Então, movido por um misto de razão e sensibilidade, ele se permitiu levar pelas lentes da sua câmera, aos mais diferentes lugares do planeta, a partir de projetos que duravam anos para serem executados. A fotografia de Sebastião Salgado é, na verdade, um processo de imersão sociológica, que tinha uma necessidade de transpor a fronteira da imagem para captar as sutilezas de uma linguagem não-verbal, quase imperceptível. Era como se ele demandasse entender os silêncios e toda a expressão corporal e paisagística, refletida em emoções e sentimentos.

Suas fotografias jamais foram, apenas, imagens. Existe em cada uma delas um compromisso subliminar de comunicação e interação com o mundo, a fim de propiciar a transmissão de mensagens, de valores sociocomportamentais e de elementos socioculturais. O que as torna, de algum modo, além dos limites do tempo. Da mesma maneira, que o seu trabalho ambiental, em companhia de sua esposa Lélia, à frente do Instituto Terra 1.

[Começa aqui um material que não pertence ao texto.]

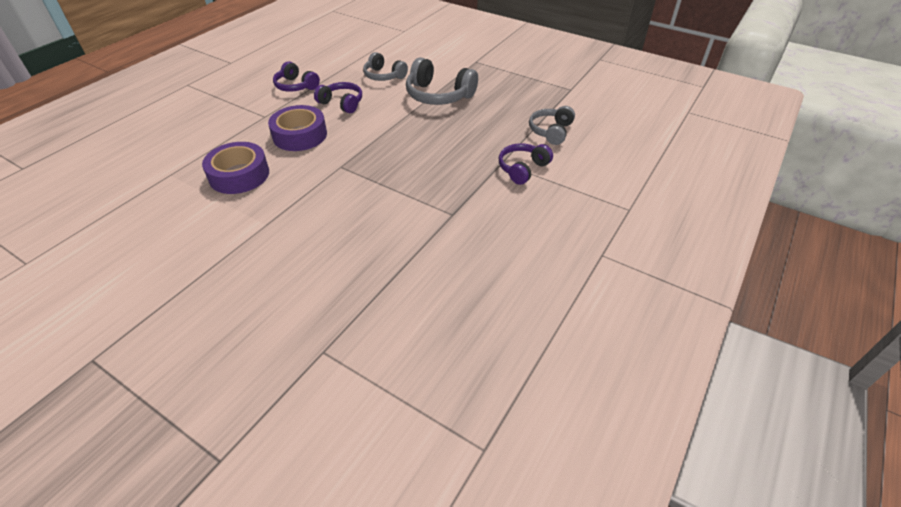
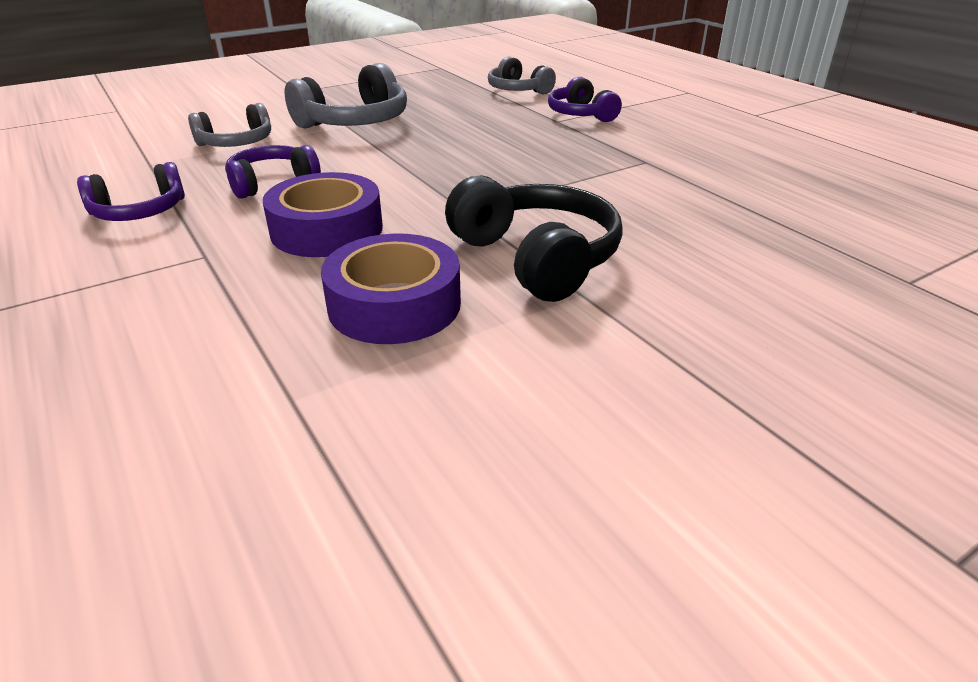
camera: 65 degrees left, 10 degrees down
none -> black headphones [445,175,623,302]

Na visão dele, “Justiça ecológica é responsabilizar nossa sociedade consumista pela destruição do planeta e de seu patrimônio ambiental. Nosso consumo está destruindo tudo. Conhecimento ecológico é reconhecer que somos feitos de uma mesma natureza, que somos parte da biodiversidade. Este é o entendimento mais importante da ecologia” 2. Ideias que também se inserem na sua construção fotográfica, na medida em que através dela “Constatamos que o mundo está dividido em duas partes: de um lado a liberdade para aqueles que têm tudo, do outro a privação de tudo para aqueles que não têm nada” (Sebastião Salgado 3).

Nesse sentido é que, cada indivíduo diante de uma foto de Sebastião Salgado, à revelia do recorte temporal, se sente desafiado a pensar. Afinal, nelas existe a pobreza, a guerra, o deslocamento forçado, a ambição, a destruição, a beleza, a natureza, a fauna, a flora, o ser humano, a infância, a velhice, enfim ... O retrato de um mundo que nos possibilita questionar e relativizar a sua concepção evolutiva.

Segundo ele próprio afirmou, “Minhas fotografias são um vetor entre o que acontece no mundo e as pessoas que não têm como presenciar o que acontece. Espero que a pessoa que entrar numa exposição minha não saia a mesma”. No entanto, ele chegou a destacar que “Só os fotógrafos têm o direito de duvidar. Quando vamos a todas essas regiões do mundo, enfrentando todos os problemas e desafios que você pode imaginar, nos perguntamos: sobre ética, legitimidade, segurança. E cabe a nós encontrar a resposta, sozinhos” (Sebastião Salgado 4).

E sem saber que se despediria, dessa existência, aos 81 anos, ele deixou algumas palavras em tom de desabafo: “É uma pena vivermos apenas 80 ou 90 anos no máximo. Se pudéssemos viver mil anos, seríamos capazes de entender nosso planeta mil vezes melhor, e viver de outra forma”; pois, “Eu descobri que as maiores viagens que fiz na vida foram dentro de mim mesmo” (Idem 4).



2 Syed, Sabrina. Interview with Sebastião Salgado. The Architectural Review, 14 out. 2021.

3 Sebastião Salgado: retratista dos povos e de suas lutas. A Verdade, 26 fev. 2016.

4 Y-Jean Mun-Delsalle. Sebastião Salgado: “Já Tive Vergonha de Ser Fotógrafo e Fazer Parte da Espécie Humana”. Forbes, 22 mai. 2025.